The Yamnaya migration is one of the most straightforward examples we find in the distant human past. Artifacts, genes, and even a reconstructed language - Proto-Indo-European - all seem to match up. We see styles of artifact and burial that are intrusive (meaning unlike older practices) to the new area, in this case the Hungarian Plain and to a lesser extent the Danube Valley. People on the steppe buried their exalted dead in kurgans; kurgans show up later in the Hungarian Plain than on the steppe, accompanied by the same kinds of artifacts we find in burials on the steppe. It’s not exactly counterintuitive to guess that people from the steppe, whom we identify with the Yamnaya Culture, moved from one place to the other. When we add the genetic evidence, the migration becomes even clearer: People buried in kurgans on the Hungarian Plain derived most or all of their ancestry from people who had lived on the steppe a few centuries (at most) before.
Even more striking, the archaeological and genetic evidence of this migration match up almost perfectly with the society we can reconstruct for the original speakers of the Proto-Indo-European language, the language ancestral to the entire Proto-Indo-European family. That family includes English, Latin and its descendants, Russian, Sanskrit, Hindi, Persian, and dozens of others, spoken by billions of people around the world today.
This was a world of mobile herders who took their cattle and sheep from place to place, using horses to do so. They were hierarchical and extremely patriarchal, organized around bonds of male kinship, and far from averse to a bit of raiding and fighting. All of that seems to match the Yamnaya both on the steppe and in their new home in the Hungarian Plain.
Even in the case of the Yamnaya, where the material culture seems to fit so nicely with the genetic and linguistic evidence, things aren’t entirely straightforward. Some of the people buried in kurgans in Hungary, even those with typically steppe-style artifacts, have exactly zero genetic ancestry from the steppe. They must have adopted the ways of the migrants through acculturation, and if we’ve found one in a kurgan - the highest-status form of burial available at that place and time - then there were almost certainly many others who didn’t receive that treatment. This wasn’t just a mass population replacement, but a longer-term series of cultural interactions and changes. There were already people living in the Hungarian Plain, and at least some of them found the Yamnaya lifestyle attractive enough to emulate and adopt.
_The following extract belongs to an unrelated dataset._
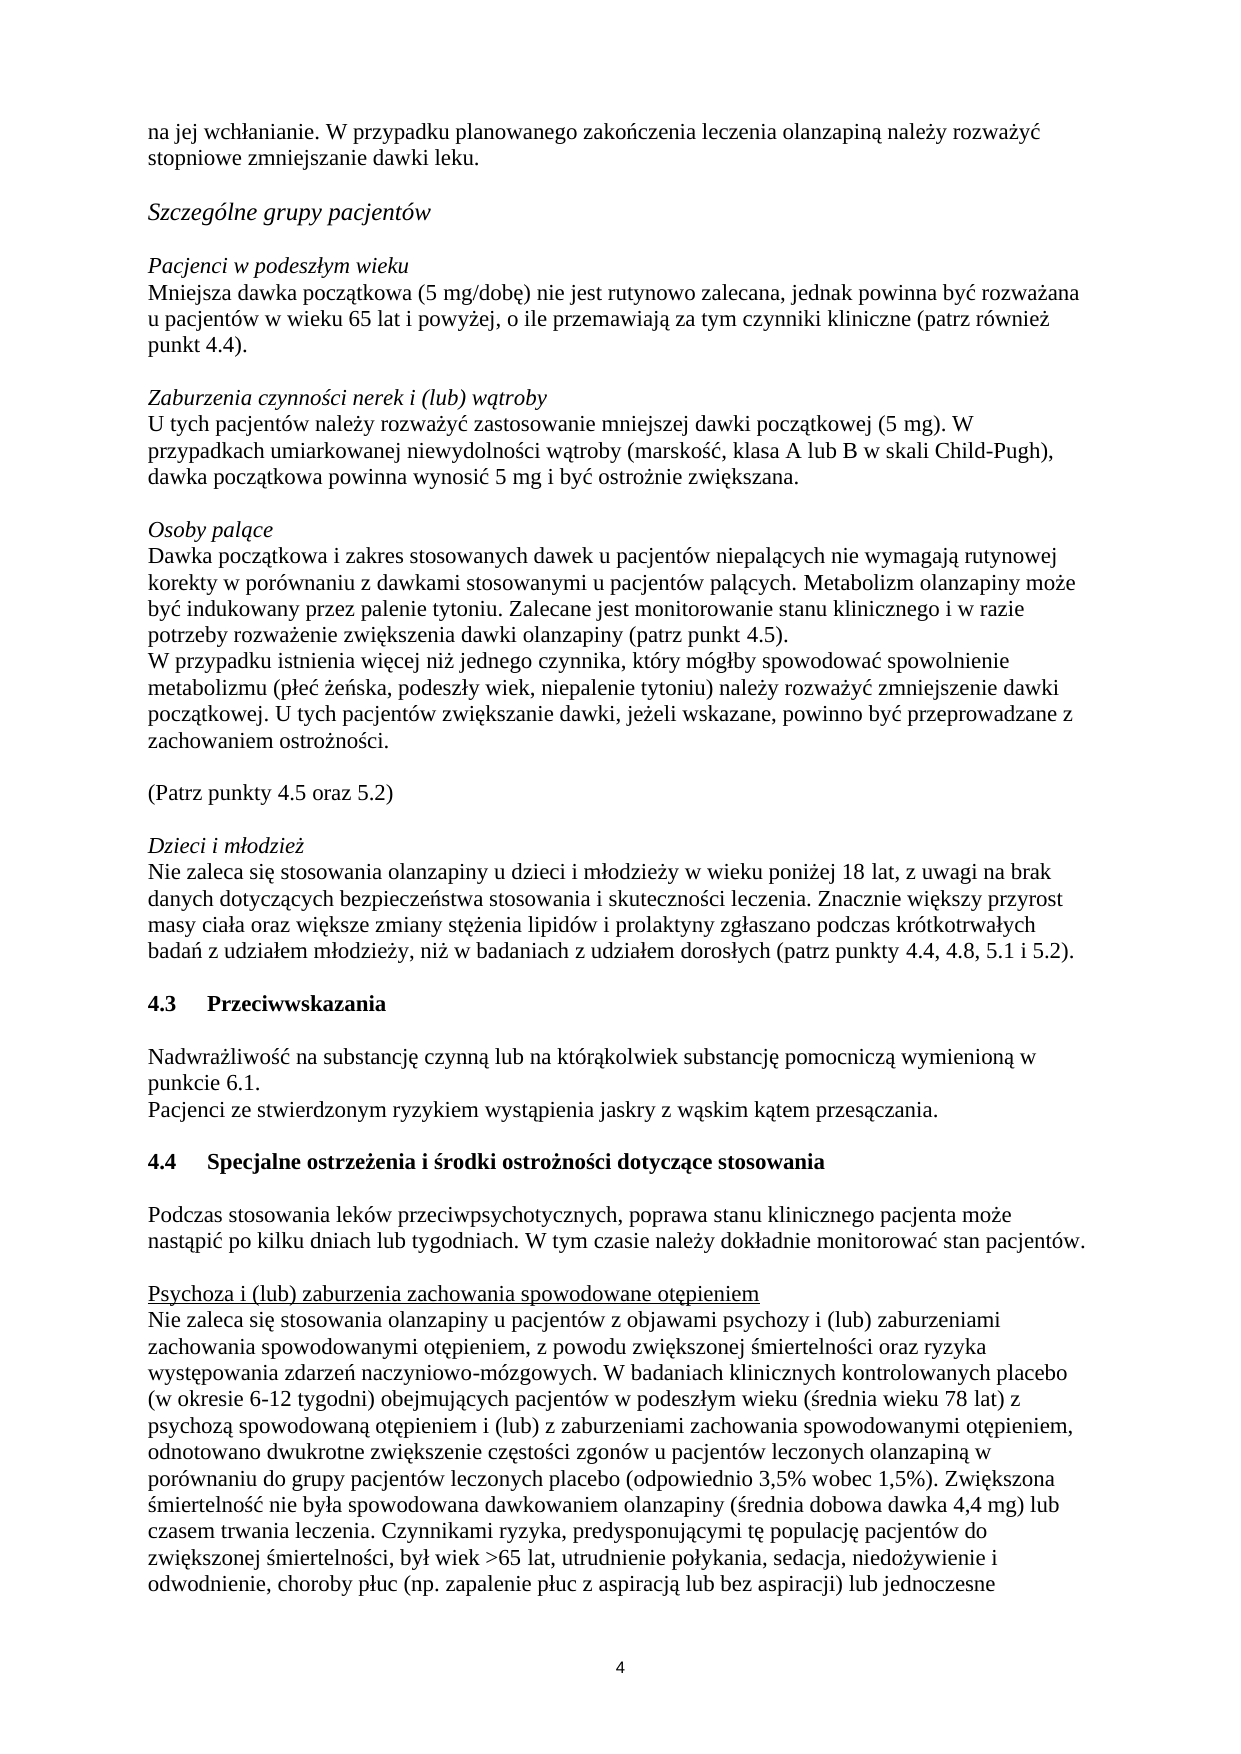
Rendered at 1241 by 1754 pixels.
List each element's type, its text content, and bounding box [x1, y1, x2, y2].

We don’t really why these migrants moved hundreds of miles from their ancestral grasslands into the heart of Europe. It wasn’t a one-time wave of migration, but an ongoing flow of people. Migrants seem to have kept coming for centuries. Whether that was because of population pressures, cultural imperatives, or something else altogether is impossible to say. This fact also tells us that the stream of movement went in both directions. Every significant migration produces a group of returning migrants, and these would have been the people telling the folks back home what they could find over the horizon. Migrants almost never leap blindly into a new land; they operate on the basis of information flows about what they can find, and existing connections to help them along their way. Brothers follow brothers, nieces follow aunts, and cousins follow cousins. This is a neat explanation for precisely how the Yamnaya migration might have happened.
We still have a great many questions about the Yamnaya migration, but it’s one of the most intensively studied and clearest examples of long-distance population movement from any period of the human past. We’re rarely so lucky.